Fig. 4: Integration of multi-dimensional metrics for immunogenicity prediction.

a Comparison of allele aggregation methods. Results of the one-sided Mann-Whitney U test assess the association between TCR recognition metrics and T cell activities. The number of peptides was n = 1448 for MHC-I and n = 1373 for MHC-II. “Best_bind” indicates the best-binding allele approach, while “masked_max” refers to the masked maximum approach. b Association test for individual metrics in the NCI cohort (n = 6952 peptides).
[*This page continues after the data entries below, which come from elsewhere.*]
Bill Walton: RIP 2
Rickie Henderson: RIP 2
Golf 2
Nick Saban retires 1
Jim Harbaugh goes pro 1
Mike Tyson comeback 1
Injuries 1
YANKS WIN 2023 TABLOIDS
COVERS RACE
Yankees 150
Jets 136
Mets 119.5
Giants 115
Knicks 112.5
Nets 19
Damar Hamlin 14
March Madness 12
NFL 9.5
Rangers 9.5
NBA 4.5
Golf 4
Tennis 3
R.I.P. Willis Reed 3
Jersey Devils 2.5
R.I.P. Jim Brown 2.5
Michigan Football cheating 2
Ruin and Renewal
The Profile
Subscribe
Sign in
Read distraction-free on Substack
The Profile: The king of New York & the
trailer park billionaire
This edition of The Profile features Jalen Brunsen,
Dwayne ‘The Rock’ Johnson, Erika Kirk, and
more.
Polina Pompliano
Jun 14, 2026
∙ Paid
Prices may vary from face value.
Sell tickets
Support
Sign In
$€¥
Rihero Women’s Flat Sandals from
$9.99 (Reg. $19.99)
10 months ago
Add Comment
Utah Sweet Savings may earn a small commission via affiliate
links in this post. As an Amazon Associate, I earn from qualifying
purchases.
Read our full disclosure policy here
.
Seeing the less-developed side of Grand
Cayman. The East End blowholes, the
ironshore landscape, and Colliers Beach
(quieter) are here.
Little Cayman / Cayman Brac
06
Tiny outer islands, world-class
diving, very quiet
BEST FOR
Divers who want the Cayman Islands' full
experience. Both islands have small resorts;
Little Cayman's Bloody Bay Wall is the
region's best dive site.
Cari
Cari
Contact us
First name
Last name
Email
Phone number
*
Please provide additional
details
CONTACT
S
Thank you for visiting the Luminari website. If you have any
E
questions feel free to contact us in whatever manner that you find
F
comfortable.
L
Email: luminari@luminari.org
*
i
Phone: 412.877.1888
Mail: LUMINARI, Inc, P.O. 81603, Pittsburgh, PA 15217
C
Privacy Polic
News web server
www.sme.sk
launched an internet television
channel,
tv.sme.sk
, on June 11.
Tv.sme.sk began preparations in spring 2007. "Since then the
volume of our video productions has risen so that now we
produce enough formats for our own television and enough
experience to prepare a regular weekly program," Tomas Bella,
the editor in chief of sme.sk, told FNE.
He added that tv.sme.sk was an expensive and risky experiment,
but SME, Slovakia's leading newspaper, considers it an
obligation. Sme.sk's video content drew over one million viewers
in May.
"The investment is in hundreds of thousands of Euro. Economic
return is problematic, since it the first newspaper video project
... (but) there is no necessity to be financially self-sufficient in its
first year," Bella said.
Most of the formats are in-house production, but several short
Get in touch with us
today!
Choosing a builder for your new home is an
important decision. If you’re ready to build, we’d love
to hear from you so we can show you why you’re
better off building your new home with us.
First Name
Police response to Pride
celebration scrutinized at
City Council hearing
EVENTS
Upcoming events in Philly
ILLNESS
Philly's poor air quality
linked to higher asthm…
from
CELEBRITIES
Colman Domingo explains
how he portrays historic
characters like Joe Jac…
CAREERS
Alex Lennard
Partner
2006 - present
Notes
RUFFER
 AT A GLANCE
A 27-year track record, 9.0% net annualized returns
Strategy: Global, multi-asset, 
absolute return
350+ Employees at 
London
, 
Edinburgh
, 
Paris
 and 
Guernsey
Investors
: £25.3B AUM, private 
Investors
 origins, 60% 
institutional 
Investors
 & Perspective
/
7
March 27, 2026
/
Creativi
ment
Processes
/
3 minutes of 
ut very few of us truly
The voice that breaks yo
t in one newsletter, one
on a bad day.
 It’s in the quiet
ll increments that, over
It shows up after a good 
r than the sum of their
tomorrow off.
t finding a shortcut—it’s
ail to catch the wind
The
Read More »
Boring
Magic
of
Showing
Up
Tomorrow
One-sided Mann-Whitney U test results evaluate the relationship between each metric and T cell activities, where “NP” denotes “NeoPrecis”, “I” represents MHC-I, “II” represents MHC-II, “A” denotes abundance metrics, “P” denotes presentation metrics, and “R” denotes recognition metrics. “RNA_EXP_QRT” denotes the quartile of RNA expression level (TPM). Agretopicity denotes the agretopicity ratio. c AUROC values for 4-fold cross-validation repeated 100 times on the NCI cohort using different combinations of mutation-centric features (n = 6952; CD8+ positive = 56 for MHC-I; CD4+ positive = 66 for MHC-II). In the boxplots, the center line represents the median of 100 repeats, boxes indicate the interquartile range (IQR; 25th–75th percentile), and whiskers extend to the most extreme data points within 1.5× the IQR. Outliers are depicted as individual circles. d Feature importance in the logistic regression model integrating multi-dimensional metrics. Features were standardized prior to modeling, and importance values are derived from logistic regression coefficients.